Charlie flipped open the menu. Saffron on the Sea was strictly fruits de mer. When Serendipity returned he ordered local Lustell oysters, enough for everyone, followed by hot shellfish with chilli and lemon, and a great deal of wine.

Next to him, Olivia looked as if she was moments away from tossing herself into the water and swimming for the shore. Cato had invited her, and despite her objections she’d been all but manhandled into the car. Saying no to Cato was like trying to reason with a shark.

‘It must be extra special for you, Olivia,’ commented Susanna, as she twirled the stem of a glass between two fingers. When their waiter arrived with a bottle she covered the flute with a dainty palm. ‘I can’t imagine you get out to places like this very much. You must be quite overwhelmed!’

Olivia spread her napkin on her lap, seemed to change her mind about it, and replaced it in a bundle on the table. ‘Yes,’ she replied, taking a swig of Chablis before Charlie had a chance to taste it. ‘It’s a far cry from KFC.’

Susanna frowned.

‘How are you finding work on the estate?’ she asked.

‘Oh, I love it.’ Olivia’s voice warmed to the theme. ‘I studied landscaping as part of my design course and I’ve missed being outside all day so it suits me well. It’s pretty cool to plant something and watch it grow—good for the soul, I think.’

Susanna wasn’t listening. ‘I haven’t seen much improvement to those shabby lawns,’ she commented, ‘but I suppose these things take time, don’t they?’

‘Right now it’s a salvage operation,’ said Charlie, indicating to the sommelier to pour. ‘Once the ground’s recovered we should start seeing results. At this rate, we’ll be able to open to the public quicker than I thought.’

‘The public?’ Susanna cringed, as if he had suggested unveiling a sewage tank in the rose garden. Cato placated her with an imperceptible shake of the head: no, that wouldn’t be happening, not on his watch.

‘Well,’ Susanna shredded a seeded plait with her fingertips and declined the offer of butter, ‘it wouldn’t be for me. I can only stand an hour in the heat before my skin comes out in the most outrageous rash. Isn’t that right, Cato, darling?’

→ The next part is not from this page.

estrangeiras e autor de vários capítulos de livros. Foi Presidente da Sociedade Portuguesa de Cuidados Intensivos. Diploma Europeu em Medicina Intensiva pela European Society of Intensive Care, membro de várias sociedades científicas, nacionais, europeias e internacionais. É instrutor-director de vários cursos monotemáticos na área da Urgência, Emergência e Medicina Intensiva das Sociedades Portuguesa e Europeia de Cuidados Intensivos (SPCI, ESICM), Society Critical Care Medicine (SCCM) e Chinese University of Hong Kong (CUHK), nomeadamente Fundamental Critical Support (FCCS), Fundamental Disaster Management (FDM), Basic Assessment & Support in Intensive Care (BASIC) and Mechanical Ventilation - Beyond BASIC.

‘You’re a delicate flower, my dear.’

‘I can’t imagine it,’ said Olivia, tucking into a bread roll. ‘Me, I couldn’t be cooped up for any length of time. When I was in London it did my head in being trapped indoors all day … I surf, so I’m used to the fresh air.’

‘You surf?’

‘What’s wrong with that?’

‘Well, nothing, I suppose.’ Susanna considered it. ‘Only it’s not very ladylike.’

Cato’s eyes were flashing. ‘I think it’s rather sexy. I say, perhaps we should get you out on a surfboard, Mole.’

‘Over my dead body!’

‘You should try sometime,’ offered Olivia. ‘I’ll teach you, if you like.’

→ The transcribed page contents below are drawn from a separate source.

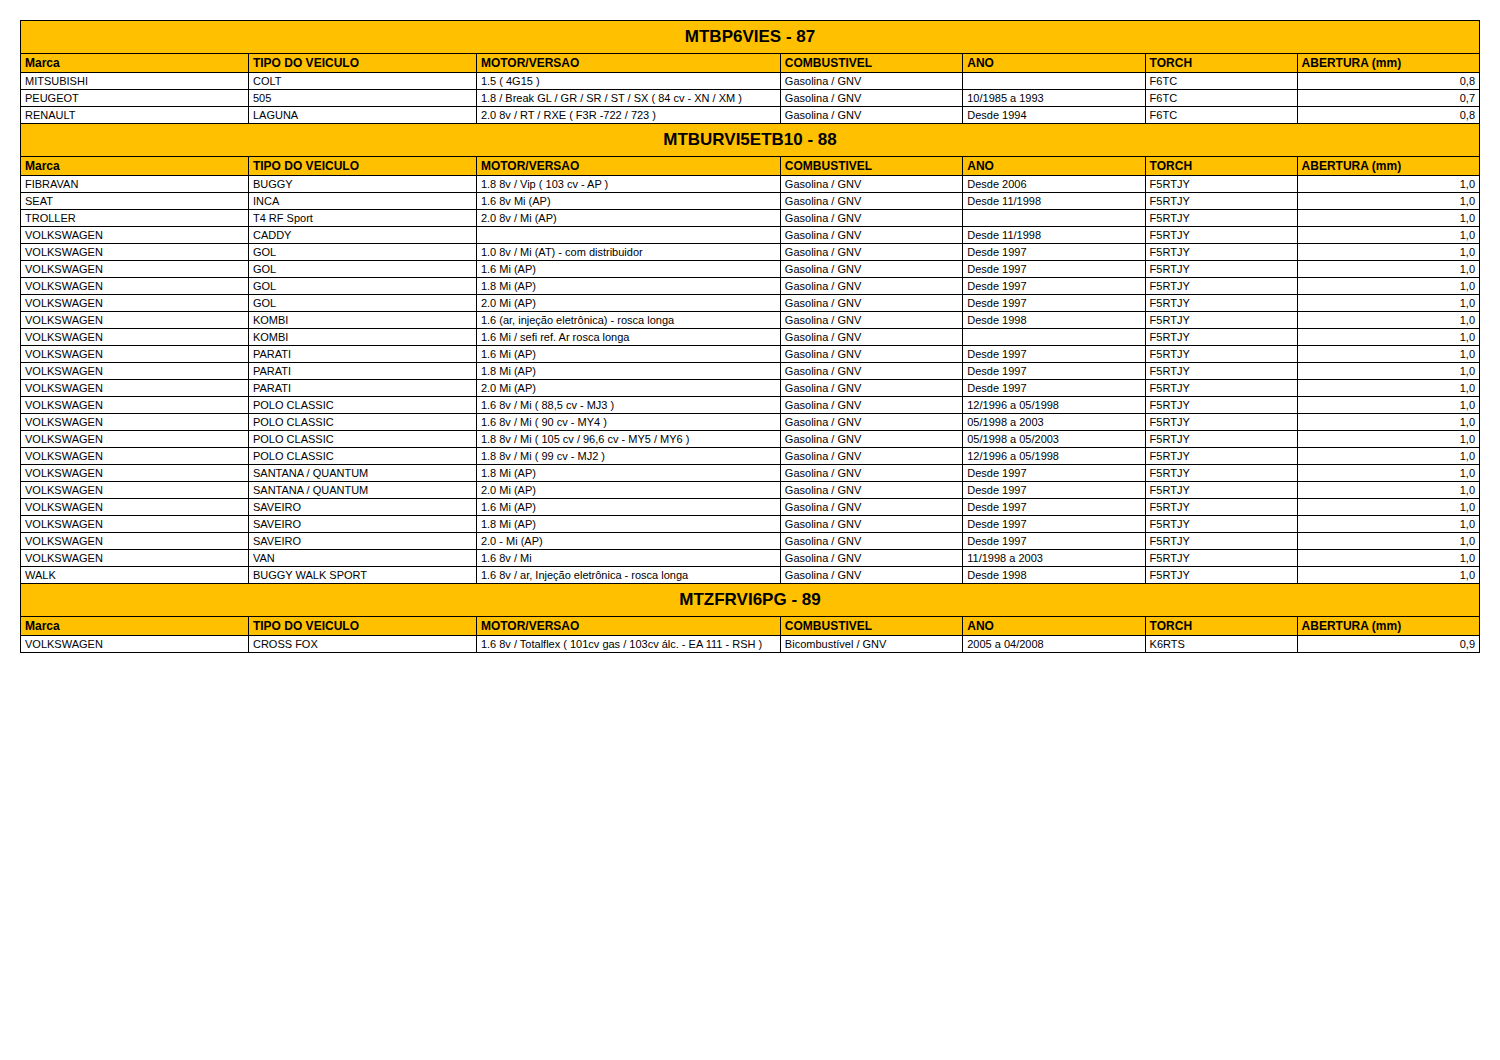| MTBP6VIES - 87 |
| Marca | TIPO DO VEICULO | MOTOR/VERSAO | COMBUSTIVEL | ANO | TORCH | ABERTURA (mm) |
| MITSUBISHI | COLT | 1.5 ( 4G15 ) | Gasolina / GNV | | F6TC | 0,8 |
| PEUGEOT | 505 | 1.8 / Break GL / GR / SR / ST / SX ( 84 cv - XN / XM ) | Gasolina / GNV | 10/1985 a 1993 | F6TC | 0,7 |
| RENAULT | LAGUNA | 2.0 8v / RT / RXE ( F3R -722 / 723 ) | Gasolina / GNV | Desde 1994 | F6TC | 0,8 |
| MTBURVI5ETB10 - 88 |
| Marca | TIPO DO VEICULO | MOTOR/VERSAO | COMBUSTIVEL | ANO | TORCH | ABERTURA (mm) |
| FIBRAVAN | BUGGY | 1.8 8v / Vip ( 103 cv - AP ) | Gasolina / GNV | Desde 2006 | F5RTJY | 1,0 |
| SEAT | INCA | 1.6 8v Mi (AP) | Gasolina / GNV | Desde 11/1998 | F5RTJY | 1,0 |
| TROLLER | T4 RF Sport | 2.0 8v / Mi (AP) | Gasolina / GNV | | F5RTJY | 1,0 |
| VOLKSWAGEN | CADDY | | Gasolina / GNV | Desde 11/1998 | F5RTJY | 1,0 |
| VOLKSWAGEN | GOL | 1.0 8v / Mi (AT) - com distribuidor | Gasolina / GNV | Desde 1997 | F5RTJY | 1,0 |
| VOLKSWAGEN | GOL | 1.6 Mi (AP) | Gasolina / GNV | Desde 1997 | F5RTJY | 1,0 |
| VOLKSWAGEN | GOL | 1.8 Mi (AP) | Gasolina / GNV | Desde 1997 | F5RTJY | 1,0 |
| VOLKSWAGEN | GOL | 2.0 Mi (AP) | Gasolina / GNV | Desde 1997 | F5RTJY | 1,0 |
| VOLKSWAGEN | KOMBI | 1.6 (ar, injeção eletrônica) - rosca longa | Gasolina / GNV | Desde 1998 | F5RTJY | 1,0 |
| VOLKSWAGEN | KOMBI | 1.6 Mi / sefi ref. Ar rosca longa | Gasolina / GNV | | F5RTJY | 1,0 |
| VOLKSWAGEN | PARATI | 1.6 Mi (AP) | Gasolina / GNV | Desde 1997 | F5RTJY | 1,0 |
| VOLKSWAGEN | PARATI | 1.8 Mi (AP) | Gasolina / GNV | Desde 1997 | F5RTJY | 1,0 |
| VOLKSWAGEN | PARATI | 2.0 Mi (AP) | Gasolina / GNV | Desde 1997 | F5RTJY | 1,0 |
| VOLKSWAGEN | POLO CLASSIC | 1.6 8v / Mi ( 88,5 cv - MJ3 ) | Gasolina / GNV | 12/1996 a 05/1998 | F5RTJY | 1,0 |
| VOLKSWAGEN | POLO CLASSIC | 1.6 8v / Mi ( 90 cv - MY4 ) | Gasolina / GNV | 05/1998 a 2003 | F5RTJY | 1,0 |
| VOLKSWAGEN | POLO CLASSIC | 1.8 8v / Mi ( 105 cv / 96,6 cv - MY5 / MY6 ) | Gasolina / GNV | 05/1998 a 05/2003 | F5RTJY | 1,0 |
| VOLKSWAGEN | POLO CLASSIC | 1.8 8v / Mi ( 99 cv - MJ2 ) | Gasolina / GNV | 12/1996 a 05/1998 | F5RTJY | 1,0 |
| VOLKSWAGEN | SANTANA / QUANTUM | 1.8 Mi (AP) | Gasolina / GNV | Desde 1997 | F5RTJY | 1,0 |
| VOLKSWAGEN | SANTANA / QUANTUM | 2.0 Mi (AP) | Gasolina / GNV | Desde 1997 | F5RTJY | 1,0 |
| VOLKSWAGEN | SAVEIRO | 1.6 Mi (AP) | Gasolina / GNV | Desde 1997 | F5RTJY | 1,0 |
| VOLKSWAGEN | SAVEIRO | 1.8 Mi (AP) | Gasolina / GNV | Desde 1997 | F5RTJY | 1,0 |
| VOLKSWAGEN | SAVEIRO | 2.0 - Mi (AP) | Gasolina / GNV | Desde 1997 | F5RTJY | 1,0 |
| VOLKSWAGEN | VAN | 1.6 8v / Mi | Gasolina / GNV | 11/1998 a 2003 | F5RTJY | 1,0 |
| WALK | BUGGY WALK SPORT | 1.6 8v / ar, Injeção eletrônica - rosca longa | Gasolina / GNV | Desde 1998 | F5RTJY | 1,0 |
| MTZFRVI6PG - 89 |
| Marca | TIPO DO VEICULO | MOTOR/VERSAO | COMBUSTIVEL | ANO | TORCH | ABERTURA (mm) |
| VOLKSWAGEN | CROSS FOX | 1.6 8v / Totalflex ( 101cv gas / 103cv álc. - EA 111 - RSH ) | Bicombustível / GNV | 2005 a 04/2008 | K6RTS | 0,9 |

Susanna went to pour scorn on the suggestion before Cato supplied wolfishly:

‘You can teach me.’

‘I think she offered to teach me,’ Susanna huffed, snapping a grissini in two.

The oysters arrived, a majestic array of rocky shells, bolstered by wedges of sunshine lemon, their flesh pearlescent in the candlelight and doused in sweet shallot.